EG Week 2: Ur-genres, the war film and the western

Watching Sukiyaki Western Django, which I hadn’t seen before this week’s screening, I was struck by the similarities between samurai films and westerns. Thematically they often explore similar ground — technological advancement, urban expansion at the expense of the “traditional”, good versus evil. They share iconography, though in place of the guns and lassos samurai carry swords. They often share character types, such as strong male warriors and lawmakers, and submissive minor female characters like wives, prostitutes and damsels in distress.

I was aware of the fact that Yojimbo (which was heavily influenced by classical Hollywood westerns) was essentially remade into Sergio Leone’s A Fistful of Dollars, but I wonder if there are any more direct links between the samurai film and the western?

In terms of its place in the history of the western genre, Sukiyaki Western Django is undoubtedly an outlier. It fits into no wave or movement of western films, and it’s too much of a pastiche to even really be considered a serious western.
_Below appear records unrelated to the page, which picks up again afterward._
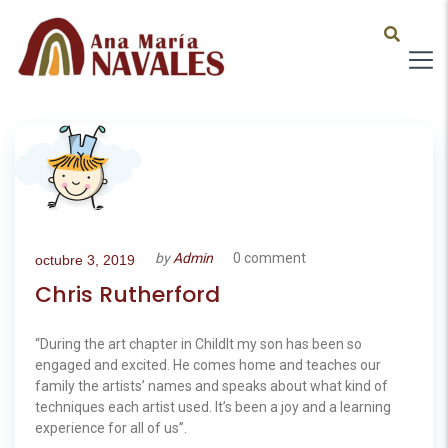
by
Admin
0 comment
octubre 3, 2019
Chris Rutherford
“During the art chapter in ChildIt my son has been so
engaged and excited. He comes home and teaches our
family the artists’ names and speaks about what kind of
techniques each artist used. It’s been a joy and a learning
experience for all of us”.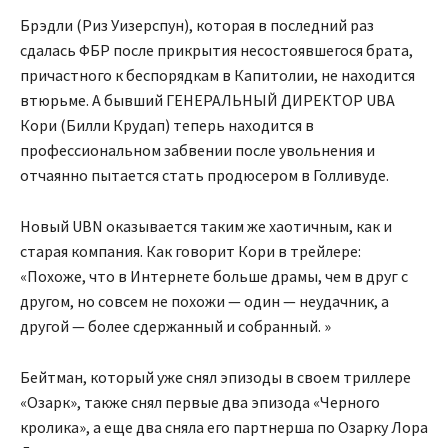
Брэдли (Риз Уизерспун), которая в последний раз
сдалась ФБР после прикрытия несостоявшегося брата,
причастного к беспорядкам в Капитолии, не находится
втюрьме. А бывший ГЕНЕРАЛЬНЫЙ ДИРЕКТОР UBA
Кори (Билли Крудап) теперь находится в
профессиональном забвении после увольнения и
отчаянно пытается стать продюсером в Голливуде.
Новый UBN оказывается таким же хаотичным, как и
старая компания. Как говорит Кори в трейлере:
«Похоже, что в Интернете больше драмы, чем в друг с
другом, но совсем не похожи — один — неудачник, а
другой — более сдержанный и собранный. »
Бейтман, который уже снял эпизоды в своем триллере
«Озарк», также снял первые два эпизода «Черного
кролика», а еще два сняла его партнерша по Озарку Лора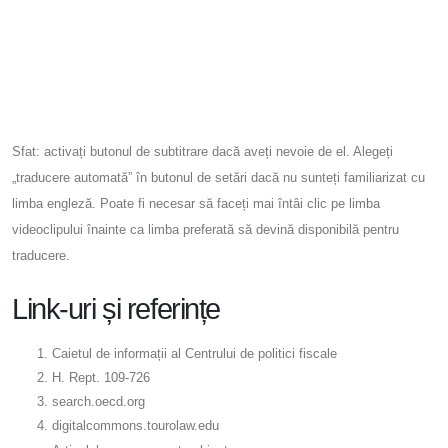
Sfat: activați butonul de subtitrare dacă aveți nevoie de el. Alegeți
„traducere automată” în butonul de setări dacă nu sunteți familiarizat cu
limba engleză. Poate fi necesar să faceți mai întâi clic pe limba
videoclipului înainte ca limba preferată să devină disponibilă pentru
traducere.
Link-uri și referințe
Caietul de informații al Centrului de politici fiscale
H. Rept. 109-726
search.oecd.org
digitalcommons.tourolaw.edu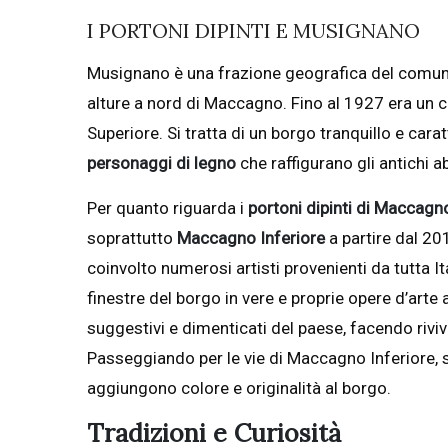
I PORTONI DIPINTI E MUSIGNANO
Musignano è una frazione geografica del comun
alture a nord di Maccagno. Fino al 1927 era u
Superiore. Si tratta di un borgo tranquillo e carat
personaggi di legno
che raffigurano gli antichi ab
Per quanto riguarda i
portoni dipinti di Maccagn
soprattutto
Maccagno Inferiore
a partire dal 201
coinvolto numerosi artisti provenienti da tutta It
finestre del borgo in vere e proprie opere d’arte a
suggestivi e dimenticati del paese, facendo riviv
Passeggiando per le vie di Maccagno Inferiore, 
aggiungono colore e originalità al borgo.
Tradizioni e Curiosità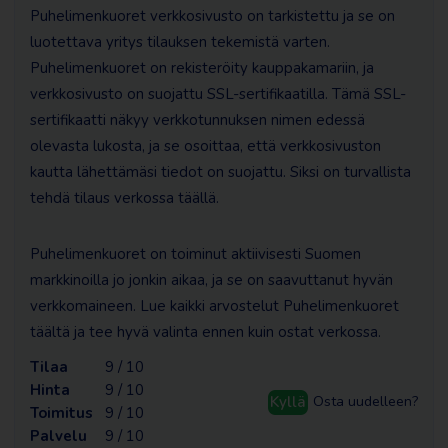
Puhelimenkuoret verkkosivusto on tarkistettu ja se on
luotettava yritys tilauksen tekemistä varten.
Puhelimenkuoret on rekisteröity kauppakamariin, ja
verkkosivusto on suojattu SSL-sertifikaatilla. Tämä SSL-
sertifikaatti näkyy verkkotunnuksen nimen edessä
olevasta lukosta, ja se osoittaa, että verkkosivuston
kautta lähettämäsi tiedot on suojattu. Siksi on turvallista
tehdä tilaus verkossa täällä.
Puhelimenkuoret on toiminut aktiivisesti Suomen
markkinoilla jo jonkin aikaa, ja se on saavuttanut hyvän
verkkomaineen. Lue kaikki arvostelut Puhelimenkuoret
täältä ja tee hyvä valinta ennen kuin ostat verkossa.
Tilaa
9 / 10
Hinta
9 / 10
Kyllä
Osta uudelleen?
Toimitus
9 / 10
Palvelu
9 / 10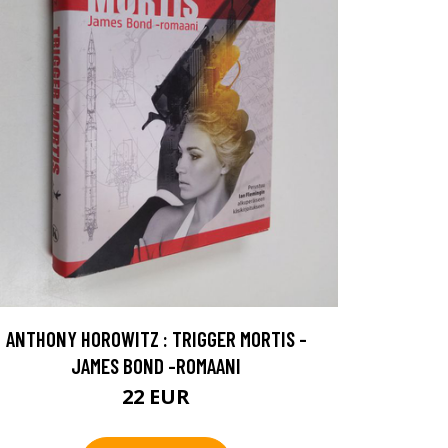
ANTHONY HOROWITZ : TRIGGER MORTIS -
JAMES BOND -ROMAANI
22 EUR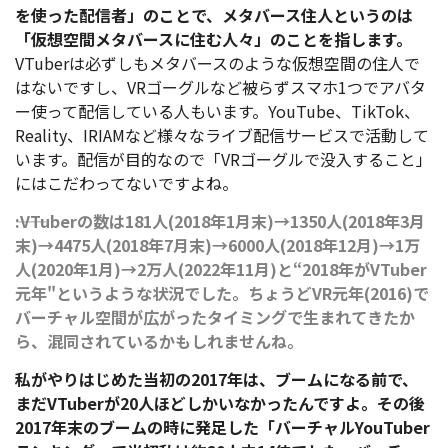
を使った配信者」のことで、メタバース住人というのは
「仮想空間メタバースに住む人々」のことを指します。
VTuberは必ずしもメタバースのような仮想空間の住人で
はないですし、VRゴーグルなど被らずスマホ1つでアバタ
ー使って配信している人もいます。YouTube、TikTok、
Reality、IRIAMなど様々なライブ配信サービスで活動して
います。配信が目的なので「VRゴーグルで没入すること」
にはこだわってないですよね。
――:VTuberの数は181人(2018年1月末)→1350人(2018年3月
末)→4475人(2018年7月末)→6000人(2018年12月)→1万
人(2020年1月)→2万人(2022年11月)と“2018年がVTuber
元年"というような状況でした。ちょうどVR元年(2016)で
バーチャル空間が広がったタイミングで生まれてきたか
ら、混同されているかもしれませんね。
私がやりはじめた当初の2017年は、ブームになる前で、
まだVTuberが20人ほどしかいなかったんですよ。その後
2017年末のブームの時に発足した「バーチャルYouTuber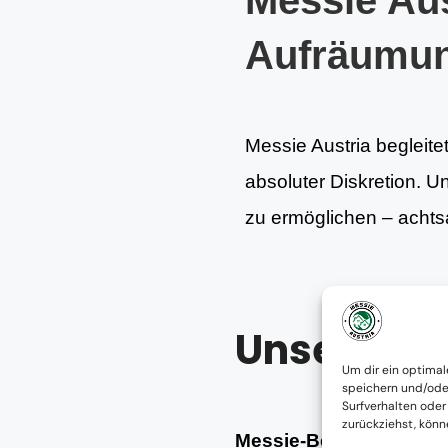
Messie Aus
Aufräumu
Messie Austria begleite
absoluter Diskretion. U
zu ermöglichen – achtsa
Unsere Le
Um dir ein optimal
speichern und/ode
Surfverhalten oder
zurückziehst, kön
Messie-Beratung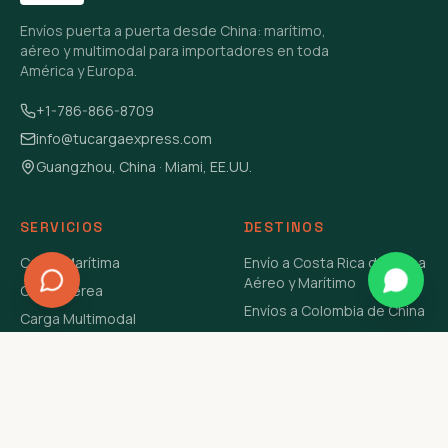
Envíos puerta a puerta desde China: marítimo,
aéreo y multimodal para importadores en toda
América y Europa.
+1-786-866-8709
info@tucargaexpress.com
Guangzhou, China · Miami, EE.UU.
SERVICIOS
DESTINOS
Carga Marítima
Envío a Costa Rica de China
Aéreo y Marítimo
Carga Aérea
Envíos a Colombia de China
Carga Multimodal
Envíos de Carga a
Carga Consolidada LCL
Venezuela de China Aéreo y
Carga Peligrosa
Marítimo
Envío de Contenedores
USA Aéreo y Marítimo
Envío a Guatemala de China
I struggled with westerns for most of my younger years, and it wasn’t until I watched the HBO television series Deadwood that I started to appreciate its depth of possibilities. I then went back and rewatched a bunch of spaghetti westerns (Leone, Corbucci, films from the Django series) and earlier classical Hollywood westerns, and gained a real appreciation for the form. It strikes me as a particularly difficult genre to explore on a small scale and with no budget for sets, costumes and props, so I doubt I’ll get to explore it much in my own work this semester, but it’s one of the more fascinating genres to read about and dissect intellectually.